What is needed is an exact copy of the whole listing below, with no pictures.

━━━ MATERIAL FOR THE TASK

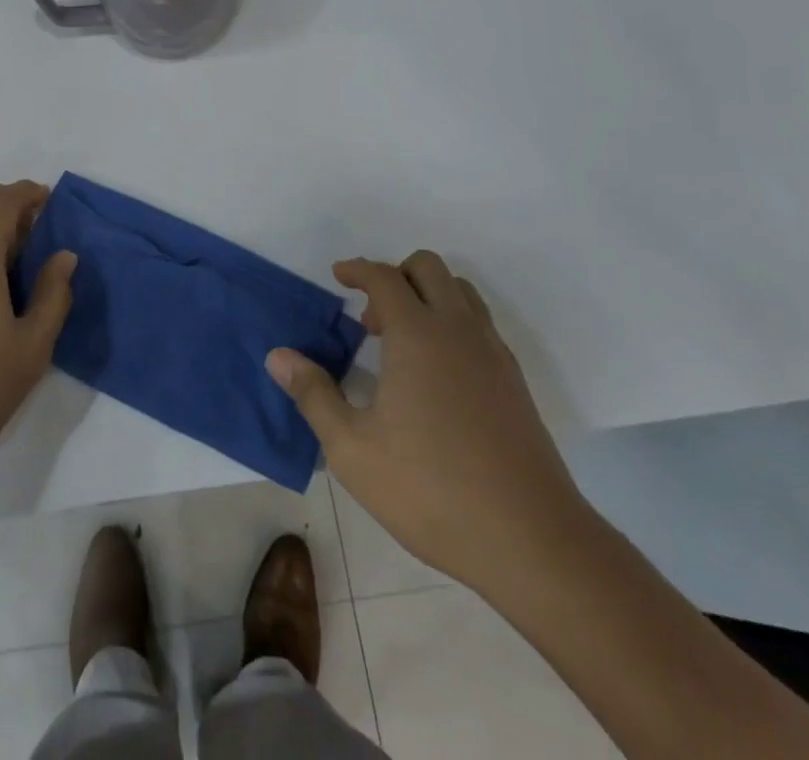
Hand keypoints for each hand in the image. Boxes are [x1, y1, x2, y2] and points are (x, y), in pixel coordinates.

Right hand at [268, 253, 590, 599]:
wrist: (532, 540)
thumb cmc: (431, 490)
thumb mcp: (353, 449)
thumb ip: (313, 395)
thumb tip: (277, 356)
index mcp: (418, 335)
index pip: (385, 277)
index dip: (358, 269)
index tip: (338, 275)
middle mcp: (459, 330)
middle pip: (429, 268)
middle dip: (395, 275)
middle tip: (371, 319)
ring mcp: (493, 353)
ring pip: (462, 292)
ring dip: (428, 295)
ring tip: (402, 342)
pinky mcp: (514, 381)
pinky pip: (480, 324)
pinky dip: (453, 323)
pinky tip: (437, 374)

━━━━━━

**YOUR SOLUTION:**
Hand keypoints for each hand in the image. Boxes are [x1, y1, x2, y2] and points are (x, y), in pixel coordinates.

Right hand at [268, 253, 590, 599]:
wrist: (532, 540)
thumb cmc: (431, 490)
thumb mcp: (353, 449)
thumb ip: (313, 395)
thumb tip: (277, 356)
index mcp: (418, 335)
index pip: (385, 277)
index dip: (358, 269)
index tip: (338, 275)
middle mcp: (459, 330)
middle pip: (429, 268)
middle dip: (395, 275)
middle tip: (371, 319)
ring mcp: (493, 353)
ring pip: (462, 292)
ring dip: (428, 295)
ring tip: (402, 342)
pinky mcp: (514, 381)
pinky pip: (480, 324)
pinky dip: (453, 323)
pinky tip: (437, 374)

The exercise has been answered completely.